--- Reading text Enclosed Below ---
    Have you ever wondered why there is so much crime on council estates? Maybe it is because of poverty in these area’s or Maybe it’s because the “police” who where so busy trying to catch the ‘kids’, should have been working with them to make sure that they have something to do with there time instead of committing petty crimes. If they would have done such a thing, these petty crimes would not have turned into serious crimes such as murder and drug dealing.
    When you are young growing up on these estates, believe me when I say you get very bored! Yes, you play games with fellow children, but when you grow a little older, these games are no longer fun and then you start looking for things that could be fun, and on run down estates like the Heygate and The Aylesbury, there is nothing fun around. So children start committing petty crimes and getting chased from the police, who don’t have a clue where they are going on these large estates, hoping not to get caught. Some may not see this amusing, but when you are around 11 or 12 years old bored of playing run outs with friends (a game), or going to the same youth club with nothing but a pool table, table tennis, and a table with colored pens and paper to draw pictures to decorate the room, the adrenaline rush you get from losing police on your own territory is much more fun. If not just the police but the whole society would have taken notice of this at the time, then the petty crimes like breaking windows and fighting, wouldn’t have turned into binge drinking and killings. I am not saying that this makes these crimes okay, for there is no justifying reason for taking another person’s life, but the government needs to start accepting part of the blame instead of dishing it out to every teenager in areas like these. Even to hang around, seen as there is nothing else to do, with the same childhood friends, when you have grown into 17 year old teenagers, wearing jumpers with hoods, you are automatically accused of being a ‘gang of hoodies’. Why? If you where to be with this same group 15 years later, in the same hooded tops, you would not be classed as a gang, people would not be scared to walk past you in the street, so why when you are teenagers you are automatically stereotyped? This is because of the way youngsters are portrayed in the media. I am not denying that there are crimes on these estates, and that it is teenagers who cause some of this crime, but if people where to start highlighting teenagers for the good they do, instead of it to be expected of them, not only would teenagers not be feared by other groups in society, but it could give them something to be proud of and to aim for, a word that is not often associated with teens, Success. Instead, the only way for teenagers to be recognized is if they have committed a crime or worst case scenario, are dead. Who is to blame? Think about it!
--- End of Enclosed Reading text ---
### [Task goal]
Copy the passage on crime on council estates from "Have you ever" to "and drug dealing.", swapping each "petty crimes" for "minor offenses".
--- Given entries Enclosed Below ---
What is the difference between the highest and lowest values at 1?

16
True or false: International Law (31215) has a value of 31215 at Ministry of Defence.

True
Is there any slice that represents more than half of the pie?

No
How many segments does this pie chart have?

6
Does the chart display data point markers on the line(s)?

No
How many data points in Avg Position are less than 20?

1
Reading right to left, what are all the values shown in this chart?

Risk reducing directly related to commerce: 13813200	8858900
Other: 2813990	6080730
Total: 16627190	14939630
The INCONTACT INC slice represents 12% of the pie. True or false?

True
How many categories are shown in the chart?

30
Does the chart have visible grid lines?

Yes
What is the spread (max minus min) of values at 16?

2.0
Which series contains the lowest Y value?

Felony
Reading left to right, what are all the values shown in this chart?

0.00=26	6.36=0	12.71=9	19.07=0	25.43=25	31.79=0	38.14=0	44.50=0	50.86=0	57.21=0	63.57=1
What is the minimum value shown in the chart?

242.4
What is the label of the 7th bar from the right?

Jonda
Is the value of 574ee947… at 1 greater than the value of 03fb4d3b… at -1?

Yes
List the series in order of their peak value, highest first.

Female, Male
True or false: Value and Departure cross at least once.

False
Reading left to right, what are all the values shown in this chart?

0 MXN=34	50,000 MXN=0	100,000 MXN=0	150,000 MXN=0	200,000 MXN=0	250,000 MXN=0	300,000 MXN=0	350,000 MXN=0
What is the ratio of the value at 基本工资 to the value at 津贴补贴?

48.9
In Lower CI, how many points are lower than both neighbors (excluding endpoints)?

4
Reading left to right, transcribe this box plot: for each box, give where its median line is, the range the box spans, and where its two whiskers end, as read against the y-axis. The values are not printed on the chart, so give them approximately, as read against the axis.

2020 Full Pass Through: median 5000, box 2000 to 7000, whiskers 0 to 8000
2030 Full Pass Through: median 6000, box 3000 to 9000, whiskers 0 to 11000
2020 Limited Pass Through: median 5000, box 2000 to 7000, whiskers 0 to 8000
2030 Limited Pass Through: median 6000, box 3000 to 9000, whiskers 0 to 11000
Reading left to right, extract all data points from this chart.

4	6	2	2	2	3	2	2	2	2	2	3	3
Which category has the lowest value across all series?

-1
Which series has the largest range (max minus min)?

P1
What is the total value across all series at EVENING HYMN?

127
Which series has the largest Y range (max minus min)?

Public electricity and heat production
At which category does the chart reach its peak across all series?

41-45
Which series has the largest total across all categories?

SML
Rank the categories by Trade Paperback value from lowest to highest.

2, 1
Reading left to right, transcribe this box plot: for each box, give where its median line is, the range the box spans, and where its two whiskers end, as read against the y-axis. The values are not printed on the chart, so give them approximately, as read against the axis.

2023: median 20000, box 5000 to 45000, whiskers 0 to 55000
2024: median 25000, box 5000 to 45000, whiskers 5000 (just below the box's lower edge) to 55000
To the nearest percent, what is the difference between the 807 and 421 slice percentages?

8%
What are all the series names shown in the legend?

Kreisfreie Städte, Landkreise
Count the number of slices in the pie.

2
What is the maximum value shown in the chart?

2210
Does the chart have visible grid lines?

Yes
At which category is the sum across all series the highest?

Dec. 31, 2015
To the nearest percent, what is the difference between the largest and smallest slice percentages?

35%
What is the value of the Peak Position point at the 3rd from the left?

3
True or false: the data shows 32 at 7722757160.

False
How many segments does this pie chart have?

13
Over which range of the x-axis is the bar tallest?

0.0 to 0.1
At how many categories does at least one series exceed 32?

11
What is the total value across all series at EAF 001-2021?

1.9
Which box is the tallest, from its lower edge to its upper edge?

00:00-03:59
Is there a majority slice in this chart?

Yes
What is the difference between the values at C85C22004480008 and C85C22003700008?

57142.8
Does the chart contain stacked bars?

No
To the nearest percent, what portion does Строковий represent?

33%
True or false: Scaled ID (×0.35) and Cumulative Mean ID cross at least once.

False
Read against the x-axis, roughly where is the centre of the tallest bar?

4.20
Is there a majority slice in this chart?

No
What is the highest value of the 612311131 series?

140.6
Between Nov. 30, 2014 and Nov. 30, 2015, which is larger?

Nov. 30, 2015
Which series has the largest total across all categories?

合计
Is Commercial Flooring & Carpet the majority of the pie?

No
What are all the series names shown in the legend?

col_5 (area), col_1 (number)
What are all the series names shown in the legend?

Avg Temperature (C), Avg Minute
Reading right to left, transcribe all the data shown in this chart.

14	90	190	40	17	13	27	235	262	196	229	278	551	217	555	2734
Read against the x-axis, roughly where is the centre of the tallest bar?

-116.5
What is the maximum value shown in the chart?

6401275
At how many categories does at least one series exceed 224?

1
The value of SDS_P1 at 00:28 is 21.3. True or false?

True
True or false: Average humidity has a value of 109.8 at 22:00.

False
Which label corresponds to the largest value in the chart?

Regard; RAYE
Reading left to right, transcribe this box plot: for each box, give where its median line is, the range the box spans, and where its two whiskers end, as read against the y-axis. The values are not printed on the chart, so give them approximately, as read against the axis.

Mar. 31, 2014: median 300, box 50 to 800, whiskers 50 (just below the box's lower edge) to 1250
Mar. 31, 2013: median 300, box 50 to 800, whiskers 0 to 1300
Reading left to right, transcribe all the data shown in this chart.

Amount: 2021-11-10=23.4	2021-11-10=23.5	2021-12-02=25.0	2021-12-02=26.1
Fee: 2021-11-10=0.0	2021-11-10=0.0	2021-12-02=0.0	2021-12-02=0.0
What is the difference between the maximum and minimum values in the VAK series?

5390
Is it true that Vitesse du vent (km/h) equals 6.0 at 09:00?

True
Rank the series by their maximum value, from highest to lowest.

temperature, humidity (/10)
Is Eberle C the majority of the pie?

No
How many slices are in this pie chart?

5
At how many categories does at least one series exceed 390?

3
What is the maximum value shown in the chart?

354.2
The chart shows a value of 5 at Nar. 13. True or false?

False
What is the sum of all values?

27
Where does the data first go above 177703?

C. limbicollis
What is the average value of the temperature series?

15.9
--- End of Enclosed Given entries ---
### [Solution]
Have you ever wondered why there is so much crime on council estates? Maybe it is because of poverty in these area’s or Maybe it’s because the “police” who where so busy trying to catch the ‘kids’, should have been working with them to make sure that they have something to do with there time instead of committing minor offenses. If they would have done such a thing, these minor offenses would not have turned into serious crimes such as murder and drug dealing.